Baynes got up. ‘I’ll see this chap Riley,’ he said, ‘and see if he can take it on. There’s nobody better, you think?’

‘I don’t think so.’

So Riley was summoned to Baynes’s club, and listened attentively while the scheme was expounded to him. When it was finished, he considered for a little.

‘Well, I should be very glad to take it on,’ he said at last. ‘As you know, I’ve never flown in a race before, but I don’t think I should let you down that way. By the way, how are you getting it there? Are you proposing to fly it out?’

The other shook his head. ‘We discussed that with Captain Rawdon, and decided that the risk of damaging the machine was too great. No, it’s going by sea.’

Riley nodded. ‘That’s the best way, of course. I saw it in the air once – lands at about eighty-five.’

‘I believe so,’ said Baynes. ‘Well, we’ll get the purchase through as soon as we can and get it up to Rawdon’s place. I’ll let you know when it gets there. And now, Captain Riley, we’d better put things on a business footing at once. Can you let me know – in a day or two – what your fee will be? For the test flights and the race combined.’

Riley glanced at him quickly. Then, ‘This is an entirely private venture, as I understand it? It’s financed by yourself and some other gentlemen?’

‘That is so.’

‘I should like my expenses,’ said Riley, ‘– hotel bills and that sort of thing. And fifteen per cent of any prize money.’

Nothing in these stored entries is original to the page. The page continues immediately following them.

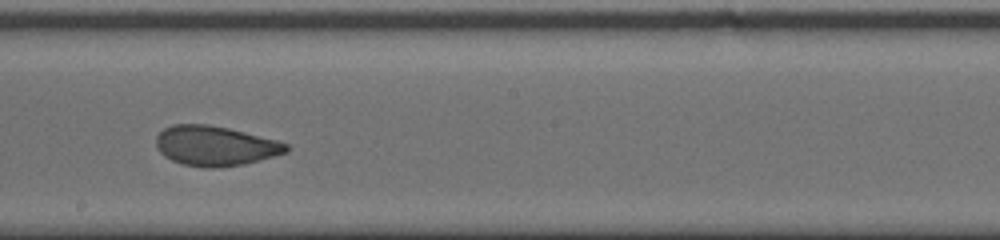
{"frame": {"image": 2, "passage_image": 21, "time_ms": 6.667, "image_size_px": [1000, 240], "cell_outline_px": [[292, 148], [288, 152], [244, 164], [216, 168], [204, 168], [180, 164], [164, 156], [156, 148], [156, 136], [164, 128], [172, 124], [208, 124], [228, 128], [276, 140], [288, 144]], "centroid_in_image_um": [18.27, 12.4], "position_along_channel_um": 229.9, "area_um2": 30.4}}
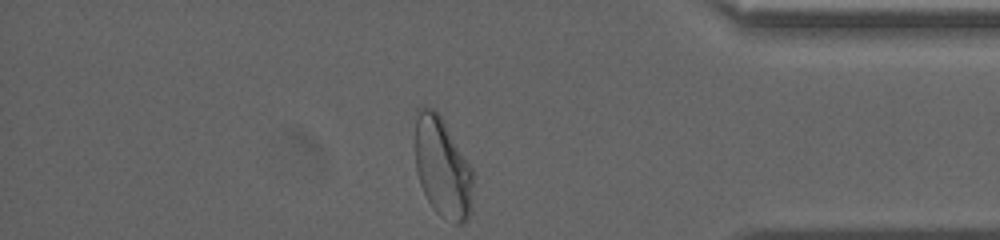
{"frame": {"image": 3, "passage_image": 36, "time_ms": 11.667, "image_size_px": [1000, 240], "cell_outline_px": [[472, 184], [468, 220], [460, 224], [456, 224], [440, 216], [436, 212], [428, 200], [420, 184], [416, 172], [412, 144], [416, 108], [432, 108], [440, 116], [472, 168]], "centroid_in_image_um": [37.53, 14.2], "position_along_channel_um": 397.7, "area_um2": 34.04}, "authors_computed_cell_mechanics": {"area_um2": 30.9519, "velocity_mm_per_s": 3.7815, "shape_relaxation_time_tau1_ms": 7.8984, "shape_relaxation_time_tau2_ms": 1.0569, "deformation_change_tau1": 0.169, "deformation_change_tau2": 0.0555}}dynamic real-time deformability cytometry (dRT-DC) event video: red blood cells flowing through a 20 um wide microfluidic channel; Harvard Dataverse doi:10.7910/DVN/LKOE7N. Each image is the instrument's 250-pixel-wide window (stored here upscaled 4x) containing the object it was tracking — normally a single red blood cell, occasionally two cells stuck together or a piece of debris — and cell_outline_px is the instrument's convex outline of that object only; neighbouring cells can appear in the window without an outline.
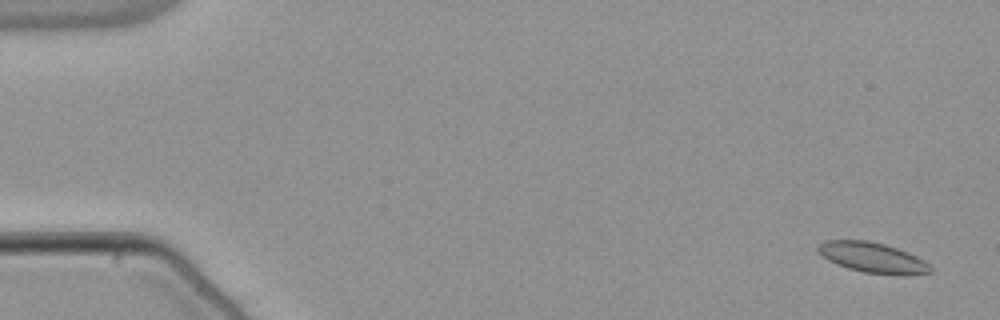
{"species": "common noctule bat (a hibernating species)", "species_latin": "Nyctalus noctula", "temperature_condition": "warm", "stored_images_in_passage": 35, "camera_frame_rate_fps": 3000, "um_per_image_px": 0.085, "animal": {"sex": "male", "body_mass_g": 21.5, "forearm_length_mm": 52.0}, "frame": {"image": 1, "passage_image": 3, "time_ms": 0.667, "image_size_px": [1000, 320], "cell_outline_px": [[932, 272], [904, 276], [864, 272], [848, 268], [836, 264], [820, 256], [816, 248], [824, 240], [868, 240], [884, 244], [908, 252], [924, 260], [932, 268]], "centroid_in_image_um": [74.16, 21.9], "position_along_channel_um": 10.8, "area_um2": 20.0}}
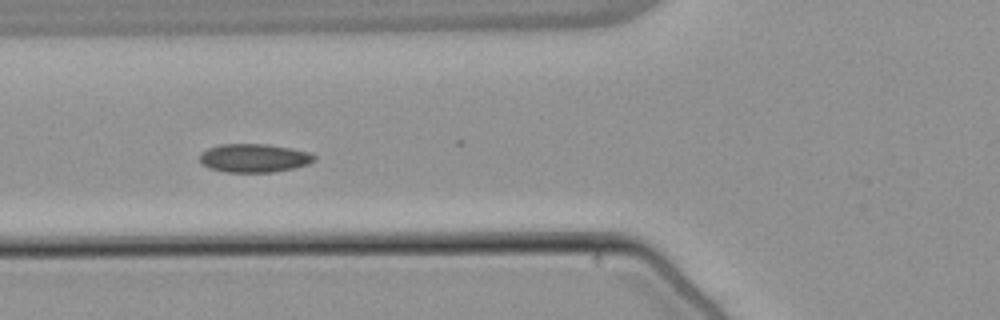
{"frame": {"image": 2, "passage_image": 22, "time_ms": 7.0, "image_size_px": [1000, 320], "cell_outline_px": [[316, 160], [308, 164], [292, 168], [272, 172], [224, 172], [208, 168], [200, 164], [200, 152], [208, 148], [220, 144], [268, 144], [292, 148], [312, 152], [316, 156]], "centroid_in_image_um": [21.59, 13.43], "position_along_channel_um": 104.2, "area_um2": 19.31}}
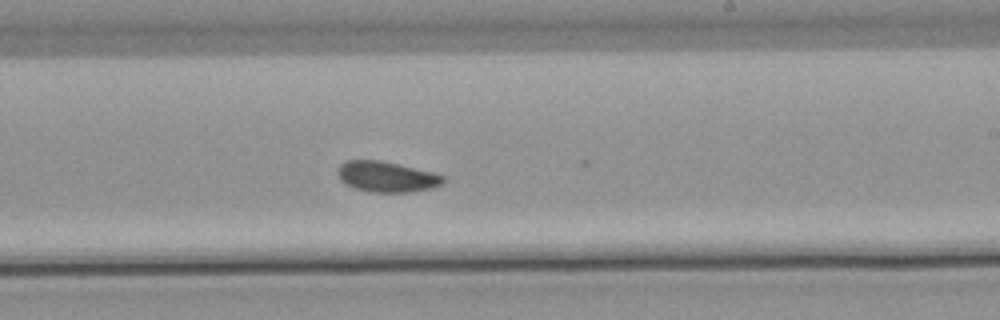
{"frame": {"image": 3, "passage_image": 34, "time_ms": 11.0, "image_size_px": [1000, 320], "cell_outline_px": [[444, 180], [440, 184], [432, 188], [408, 192], [368, 192], [344, 184], [340, 180], [336, 172], [340, 164], [348, 160], [380, 160], [432, 172], [444, 176]], "centroid_in_image_um": [32.81, 15.02], "position_along_channel_um": 256.2, "area_um2": 18.73}}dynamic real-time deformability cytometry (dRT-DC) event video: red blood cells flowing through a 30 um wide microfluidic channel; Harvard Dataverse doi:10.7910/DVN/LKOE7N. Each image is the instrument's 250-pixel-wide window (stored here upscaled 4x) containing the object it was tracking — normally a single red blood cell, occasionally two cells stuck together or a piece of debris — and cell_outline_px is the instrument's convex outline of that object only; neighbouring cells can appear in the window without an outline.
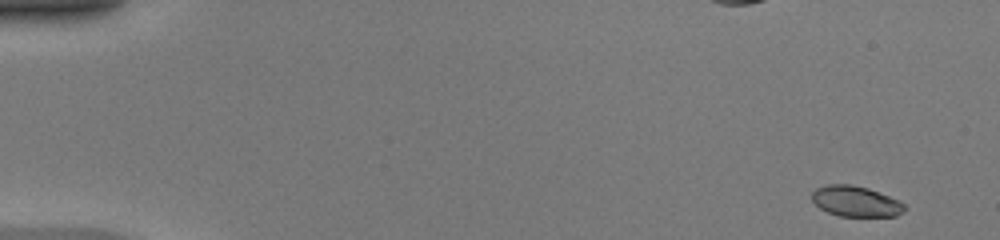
{"species": "common noctule bat (a hibernating species)", "species_latin": "Nyctalus noctula", "temperature_condition": "warm", "stored_images_in_passage": 48, "camera_frame_rate_fps": 3000, "um_per_image_px": 0.085, "animal": {"sex": "female", "body_mass_g": 20.0, "forearm_length_mm": 54.0}, "frame": {"image": 1, "passage_image": 1, "time_ms": 0.0, "image_size_px": [1000, 240], "cell_outline_px": [[904, 212], [896, 216], [840, 216], [828, 212], [820, 208], [812, 200], [812, 192], [816, 188], [828, 184], [852, 184], [868, 188], [900, 200], [904, 204]], "centroid_in_image_um": [72.74, 17.1], "position_along_channel_um": 12.3, "area_um2": 16.53}}
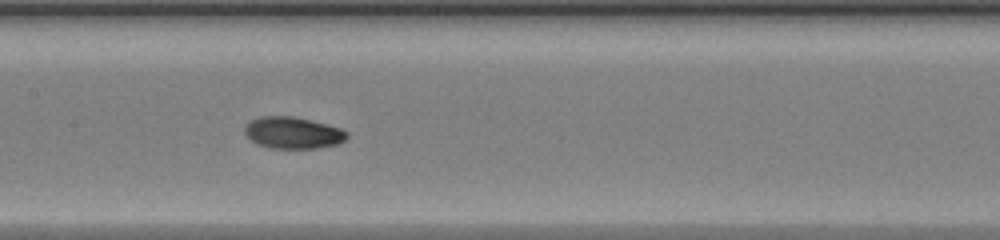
{"frame": {"image": 2, "passage_image": 24, "time_ms": 7.667, "image_size_px": [1000, 240], "cell_outline_px": [[348, 136], [340, 144], [316, 148], [272, 148], [256, 144], [248, 140], [244, 132], [244, 128], [248, 120], [260, 116], [292, 116], [328, 124], [340, 128], [348, 132]], "centroid_in_image_um": [24.86, 11.28], "position_along_channel_um": 182.5, "area_um2": 19.19}}
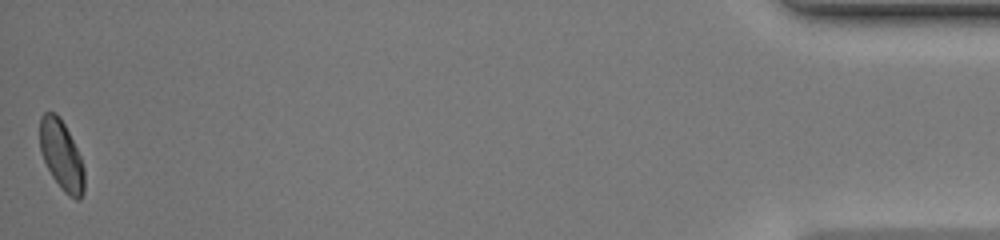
{"frame": {"image": 3, "passage_image": 48, "time_ms": 15.667, "image_size_px": [1000, 240], "cell_outline_px": [[84, 192], [80, 200], [76, 200], [68, 196], [60, 188], [52, 176], [40, 152], [40, 116], [44, 112], [56, 112], [60, 116], [80, 156], [84, 168]], "centroid_in_image_um": [5.22, 13.21], "position_along_channel_um": 430.0, "area_um2": 18.09}, "authors_computed_cell_mechanics": {"area_um2": 18.2359, "velocity_mm_per_s": 4.2088, "shape_relaxation_time_tau1_ms": 5.2566, "shape_relaxation_time_tau2_ms": 3.1811, "deformation_change_tau1": 0.1781, "deformation_change_tau2": 0.0573}}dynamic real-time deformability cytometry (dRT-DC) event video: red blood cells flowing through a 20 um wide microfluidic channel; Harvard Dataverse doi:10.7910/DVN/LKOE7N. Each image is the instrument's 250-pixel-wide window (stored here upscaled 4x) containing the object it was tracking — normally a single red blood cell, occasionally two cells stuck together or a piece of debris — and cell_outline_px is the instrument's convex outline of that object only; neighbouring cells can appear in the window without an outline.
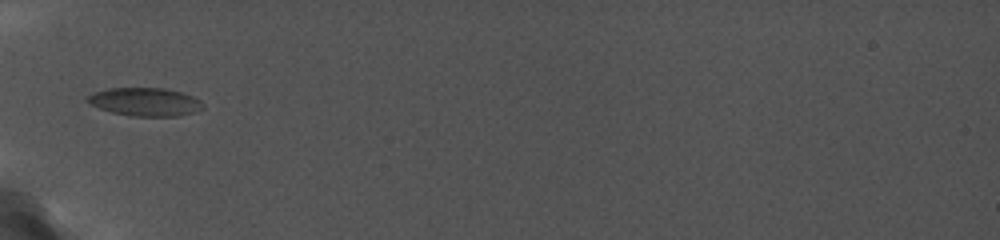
{"species": "common noctule bat (a hibernating species)", "species_latin": "Nyctalus noctula", "temperature_condition": "cold", "stored_images_in_passage": 4, "camera_frame_rate_fps": 5000, "um_per_image_px": 0.085, "animal": {"sex": "female", "body_mass_g": 19.0, "forearm_length_mm": 56.7}, "frame": {"image": 1, "passage_image": 1, "time_ms": 0.0, "image_size_px": [1000, 240], "cell_outline_px": [[204, 108], [196, 112], [180, 116], [132, 116], [112, 112], [100, 108], [84, 100], [88, 96], [96, 92], [112, 88], [164, 88], [180, 92], [192, 96], [200, 100], [204, 104]], "centroid_in_image_um": [12.39, 8.67], "position_along_channel_um": 72.6, "area_um2": 18.9}}
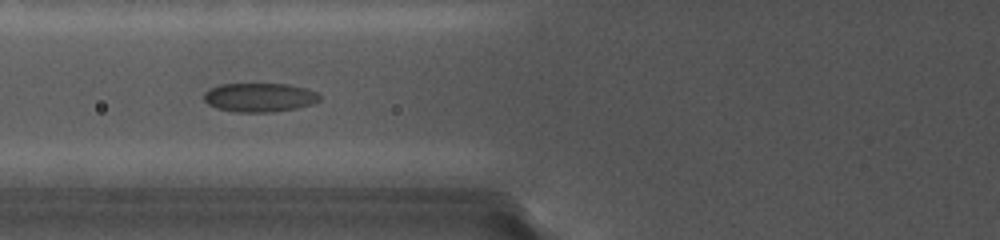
{"frame": {"image": 2, "passage_image": 2, "time_ms": 1.0, "image_size_px": [1000, 240], "cell_outline_px": [[320, 100], [312, 104], [296, 108], [272, 112], [236, 112], [216, 108], [208, 104], [204, 100], [204, 92], [220, 84], [284, 84], [316, 92], [320, 96]], "centroid_in_image_um": [22.02, 8.29], "position_along_channel_um": 103.8, "area_um2": 19.25}}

There was a moment’s pause. ‘There won’t be any
prize money,’ said Baynes quietly. ‘The Laverock hasn’t got a chance – unless by accident. You know that as well as I do. We’re only putting it in for propaganda.’

‘I guessed as much,’ said Riley.

‘I don’t think we can let you do that, really,’ said the other uneasily.

‘It’s a damn good advertisement for me as a pilot,’ said Riley simply. ‘I’d much rather have it that way. If it were a firm employing me it would be different.’

‘Right you are then,’ said Baynes. They stood up. ‘I’ll get the machine up to Rawdon’s as soon as I can and let you know when it gets there. And I say, one thing more. I went round to one or two firms this morning to see if it was possible to insure it. They’d none of them touch it.’

Riley smiled. ‘I don’t suppose they would,’ he said.

Morris had finished his paper on the three-ply fuselages working on an adaptation of the Principle of Least Work. It was not a bad paper at all; he had gone into the subject rather deeply mathematically and had arrived at certain definite results. He realised it was quite useless to leave his results in the form of differential equations, and had managed to evolve a set of relatively simple formulae which could be adapted to give the stresses accurately in most of the cases arising in aircraft work. When it was finished, he showed it to Rawdon.

The designer examined it in private; he was no mathematician, and hated to display the fact. Moreover, he knew well enough why Morris had shown it to him; he wanted more pay, and he’d only been in the firm a little over six months. It was absurd. But the paper undoubtedly was a sound one; he fingered it pensively. Most of it he did not fully understand; he knew the
method and saw that the general lines upon which Morris had worked were likely to lead to a correct solution. He drew a little blunt stump of pencil from his waistcoat pocket, and pulled a writing-pad towards him. Taking the first bay of the rear fuselage of the F.S.I., their empirical calculations had given … he pulled a loose-leaf ledger down from the shelf in front of him. That was it.